Geonomia, nacionalismo e comércio

 

 

Michael Roberts (*)

 

 

Geonomia é um novo termo para teorias e políticas económicas internacionais. Segundo Gillian Tett, do Financial Times, no passado, “presumia-se, em geral, que o interesse económico racional era o que prevalecia, e não a política desonesta. A política parecia ser derivada da economia - e não o contrário. Não é mais assim. A guerra comercial desencadeada pelo presidente dos E.U.A., Donald Trump, chocou muitos investidores, por parecer tão irracional para os padrões da economia neoliberal. Mas, «racional» ou não, ela reflete uma mudança para um mundo onde a economia ficou em segundo plano em relação aos jogos políticos, não apenas nos Estados Unidos da América, mas em muitos outros locais também”.

 

Lenine disse um dia que “a política é a expressão mais concentrada da economia”. Defendia que as políticas dos estados e a guerra (política por outros meios) eram motivadas, em última análise, por interesses económicos, ou seja, pelos interesses de classe do capital e pelas rivalidades entre "muitos capitais". Mas, aparentemente, a visão de Lenine foi agora virada de pernas para o ar por Donald Trump. Agora, a economia será governada por jogos políticos; os interesses de classe do capital foram substituídos pelos interesses políticos das cliques, separados daqueles. Portanto, aparentemente, precisamos de teorias económicas que possam modelar isto, ou seja, a geonomia.

 

Ora, aparentemente, a geonomia surgiu para tornar esta política hegemónica de poder respeitável e "realista". A democracia liberal e o "internacionalismo", juntamente com a economia liberal, ou seja, o comércio livre e os mercados livres, já não são relevantes para os economistas, antes treinados para promover um mundo económico de equilíbrio, igualdade, concorrência e "vantagens comparativas" para todos. Isso foi tudo atirado pela janela fora: agora a economia é sobre lutas de poder conduzidas pelos Estados em prol dos seus próprios interesses nacionais.

 

Um artigo recente defendeu que os economistas devem agora considerar que a política de poder prevalecerá sobre a vantagem económica (1); Em particular, uma potência hegemónica como os E.U.A. tentará melhorar a sua vantagem económica não através de um maior crescimento da produtividade ou do investimento interno, mas através da intimidação e da força sobre outros países: “Os países hegemónicos, no entanto, procuram frequentemente influenciar entidades estrangeiras sobre as quais não têm controlo direto.
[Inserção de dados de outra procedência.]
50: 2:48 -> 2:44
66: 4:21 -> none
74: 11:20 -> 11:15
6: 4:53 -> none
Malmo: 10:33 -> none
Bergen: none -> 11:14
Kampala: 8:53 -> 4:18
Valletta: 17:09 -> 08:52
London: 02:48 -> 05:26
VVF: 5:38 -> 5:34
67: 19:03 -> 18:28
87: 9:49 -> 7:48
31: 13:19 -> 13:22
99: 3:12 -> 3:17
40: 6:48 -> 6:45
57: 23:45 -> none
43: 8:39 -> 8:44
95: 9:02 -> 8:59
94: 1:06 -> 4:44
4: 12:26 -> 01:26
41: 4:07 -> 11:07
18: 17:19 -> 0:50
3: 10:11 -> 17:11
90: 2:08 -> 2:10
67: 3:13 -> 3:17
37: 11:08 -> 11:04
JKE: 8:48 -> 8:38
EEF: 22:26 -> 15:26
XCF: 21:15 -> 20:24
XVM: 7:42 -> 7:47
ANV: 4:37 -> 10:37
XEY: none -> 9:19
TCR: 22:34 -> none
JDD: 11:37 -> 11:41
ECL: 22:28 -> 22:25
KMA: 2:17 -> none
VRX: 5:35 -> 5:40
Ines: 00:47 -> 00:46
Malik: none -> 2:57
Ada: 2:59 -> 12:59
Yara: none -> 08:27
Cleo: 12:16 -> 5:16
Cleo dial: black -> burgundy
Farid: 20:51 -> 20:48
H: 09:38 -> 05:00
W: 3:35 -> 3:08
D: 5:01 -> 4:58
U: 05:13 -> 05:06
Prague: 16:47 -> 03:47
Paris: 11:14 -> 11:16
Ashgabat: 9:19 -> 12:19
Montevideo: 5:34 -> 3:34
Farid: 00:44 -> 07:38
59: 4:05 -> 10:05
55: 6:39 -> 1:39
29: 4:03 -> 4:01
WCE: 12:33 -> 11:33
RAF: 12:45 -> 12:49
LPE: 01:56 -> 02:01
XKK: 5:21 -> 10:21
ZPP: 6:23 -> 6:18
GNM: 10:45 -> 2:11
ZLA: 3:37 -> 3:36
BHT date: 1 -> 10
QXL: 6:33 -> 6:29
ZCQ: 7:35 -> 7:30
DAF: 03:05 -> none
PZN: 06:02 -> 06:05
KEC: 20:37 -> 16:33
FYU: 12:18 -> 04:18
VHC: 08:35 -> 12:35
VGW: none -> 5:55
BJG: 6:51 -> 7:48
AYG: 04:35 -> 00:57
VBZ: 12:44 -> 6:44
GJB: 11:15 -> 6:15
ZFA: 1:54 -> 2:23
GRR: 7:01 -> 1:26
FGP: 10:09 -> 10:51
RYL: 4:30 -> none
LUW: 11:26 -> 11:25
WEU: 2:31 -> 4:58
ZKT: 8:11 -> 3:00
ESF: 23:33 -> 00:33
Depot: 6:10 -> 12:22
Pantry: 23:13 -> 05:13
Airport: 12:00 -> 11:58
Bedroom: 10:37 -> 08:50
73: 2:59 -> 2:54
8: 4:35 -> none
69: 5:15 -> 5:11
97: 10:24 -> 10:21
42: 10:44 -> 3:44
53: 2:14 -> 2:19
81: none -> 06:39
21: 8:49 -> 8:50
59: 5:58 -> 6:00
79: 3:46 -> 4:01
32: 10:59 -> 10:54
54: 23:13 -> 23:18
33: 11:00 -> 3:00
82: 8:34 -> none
Fazem-no ameaçando com consequências negativas se o alvo não realizar as ações desejadas, reduzindo assim as opções externas da parte constrangida; ou prometendo benefícios positivos se o alvo realizar as ações desejadas.”

 

De acordo com estes autores do Banco Mundial, esta “economia de poder” pode, na verdade, ser benéfica tanto para o poder hegemónico como para o alvo das suas ameaças: “a hegemonia pode ser modelada de uma forma favorável à macroeconomia”. Realmente? Diga isso à China, que enfrenta o estrangulamento da sua economia por sanções, proibições, tarifas enormes sobre as suas exportações e o bloqueio dos seus investimentos e empresas a nível global - tudo iniciado pela atual potência hegemónica, os E.U.A., com medo de perder o seu estatuto e determinados a enfraquecer e paralisar qualquer oposição através da política e por quaisquer outros meios (incluindo a guerra). Diga isso aos países pobres do mundo que enfrentam tarifas significativas sobre as suas exportações para os E.U.A..

 

É claro que a cooperação internacional entre iguais para aumentar o comércio e alargar os mercados sempre foi uma ilusão. Nunca houve comércio entre iguais; nunca houve concorrência “justa” entre capitais de dimensão equiparável dentro das economias ou entre economias nacionais, na arena internacional. Os grandes e fortes sempre devoraram os fracos e os pequenos, sobretudo nas crises económicas. E o núcleo imperialista no Norte Global extraiu triliões de valor e recursos das economias periféricas ao longo de dois séculos (2).

 

No entanto, é certo que se verifica uma mudança de visão entre parte da elite sobre a política económica, principalmente desde a Crise Financeira Global de 2008 e a consequente Longa Depressão no crescimento económico, no investimento e na produtividade. No período imediatamente posterior à Segunda Guerra Mundial, foram formadas agências financeiras e de comércio internacional sob o controlo principalmente dos E.U.A.. A rentabilidade do capital nas principais economias era elevada e isso permitiu que o comércio internacional se expandisse a par do renascimento do poder industrial europeu e japonês. Este foi também o período em que dominou a economia keynesiana, i.e., o estado agia no sentido de “gerir” o ciclo económico e apoiar a indústria com incentivos e até alguma estratégia industrial.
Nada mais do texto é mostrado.